James — Some congregations are fairly understanding about family demands.
Phil — glad to know the PSD is realtively enlightened.
Comrade Kevin — You write: “I still think that we let ministers and church leaders on payroll (i.e. DRE and administrative staff) off a bit too easy. I’m of the opinion that our primary responsibility ought to be towards the poor, and I often believe that churches ought to be open 24 hours a day, 7 days a week.” — Maybe your congregation does let your staff off easy, I don’t know. But I know that many ministers and DREs work far more hours than they get paid for, often with inadequate benefits. On average, UU churches do not treat their staff well — most of us work in churches because we love the work, but I could go into the non-profit sector or back into the for-profit sector and make lots more money with much better benefits for an equivalent level of responsiblity. Something that churches can offer (which costs them nothing) is a good set of benefits like flex-time, flexi-place, unpaid family leave, etc. — and offering those benefits sets a good example of the kind of world we would like to see, where workers can be good family members too.

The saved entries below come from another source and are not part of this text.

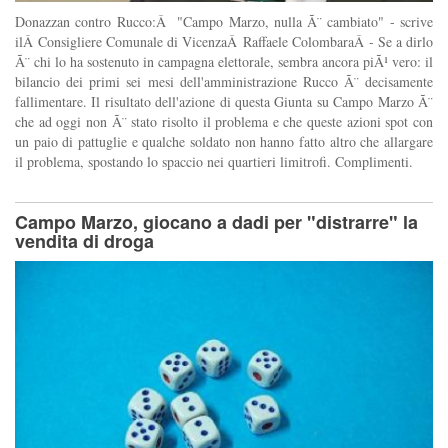
Donazzan contro Rucco:Â "Campo Marzo, nulla Ã¨ cambiato" - scrive
ilÂ Consigliere Comunale di VicenzaÂ Raffaele ColombaraÂ - Se a dirlo
Ã¨ chi lo ha sostenuto in campagna elettorale, sembra ancora piÃ¹ vero: il
bilancio dei primi sei mesi dell'amministrazione Rucco Ã¨ decisamente
fallimentare. Il risultato dell'azione di questa Giunta su Campo Marzo Ã¨
che ad oggi non Ã¨ stato risolto il problema e che queste azioni spot con
un paio di pattuglie e qualche soldato non hanno fatto altro che allargare
il problema, spostando lo spaccio nei quartieri limitrofi. Complimenti.
Campo Marzo, giocano a dadi per "distrarre" la
vendita di droga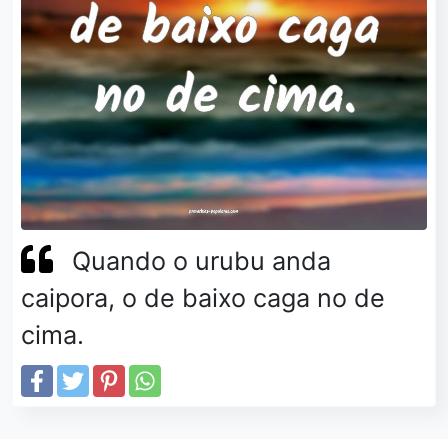
Quando o urubu anda
caipora, o de baixo caga no de
cima.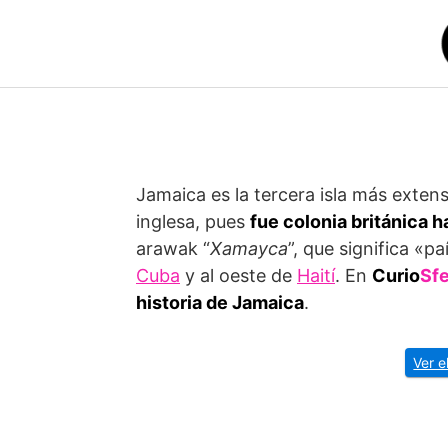
Saltar
al
contenido
Jamaica es la tercera isla más extens
inglesa, pues
fue colonia británica 
arawak “
Xamayca
”, que significa «p
Cuba
y al oeste de
Haití
. En
Curio
Sf
historia de Jamaica
.
Ver e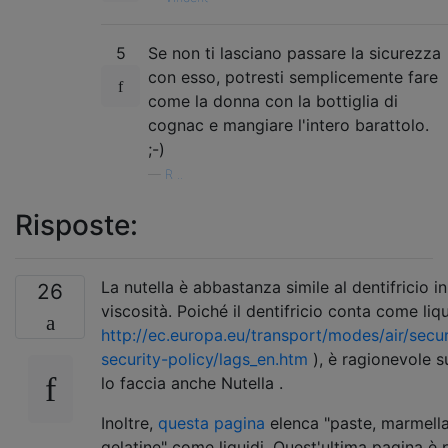
5
Se non ti lasciano passare la sicurezza
con esso, potresti semplicemente fare
come la donna con la bottiglia di
cognac e mangiare l'intero barattolo.
;-)
—
R ..
Risposte:
La nutella è abbastanza simile al dentifricio in
26
viscosità. Poiché il dentifricio conta come liq
http://ec.europa.eu/transport/modes/air/secur
security-policy/lags_en.htm
), è ragionevole 
lo faccia anche Nutella .
Inoltre,
questa pagina
elenca "paste, marmella
gelatine" come liquidi. Quest'ultima pagina è p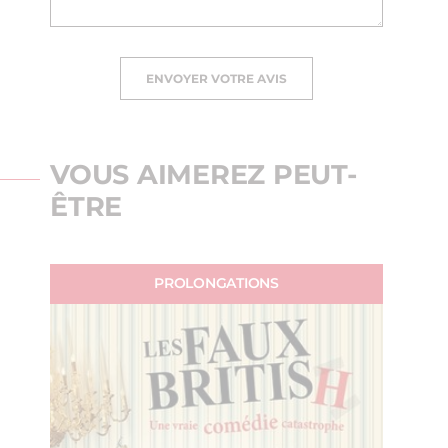
ENVOYER VOTRE AVIS
VOUS AIMEREZ PEUT-
ÊTRE
PROLONGATIONS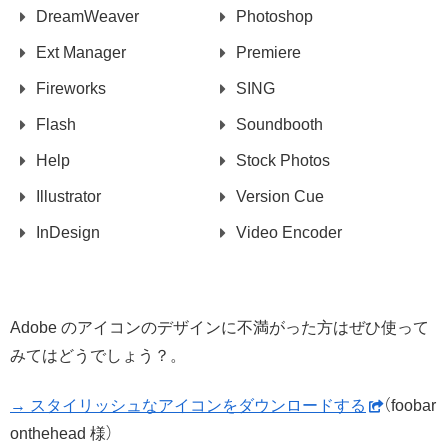
DreamWeaver
Photoshop
Ext Manager
Premiere
Fireworks
SING
Flash
Soundbooth
Help
Stock Photos
Illustrator
Version Cue
InDesign
Video Encoder
Adobe のアイコンのデザインに不満がった方はぜひ使って
みてはどうでしょう？。
→ スタイリッシュなアイコンをダウンロードする
（foobar
onthehead 様）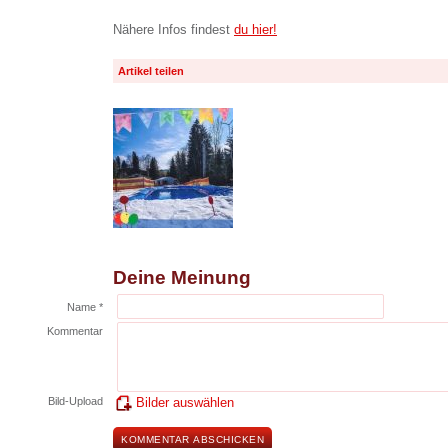
Nähere Infos findest
du hier!
Artikel teilen
Deine Meinung
Name *
Kommentar
Bild-Upload
Bilder auswählen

As for churches having a primary responsibility for the poor, I respectfully submit that churches are terribly inefficient at delivering services to the poor. In terms of delivering services to the poor, churches have unnecessary and expensive things like church buildings, ministers, and DREs. If you really want to help the poor, I’d say the best thing to do is to quit your church and give your time and money to a good secular social service agency that helps. I’m really quite serious! However, I would argue that churches have a broader mission in the world that encompasses far more than poverty relief — like, for example, promoting real family values in the workplace — that makes it worth supporting them.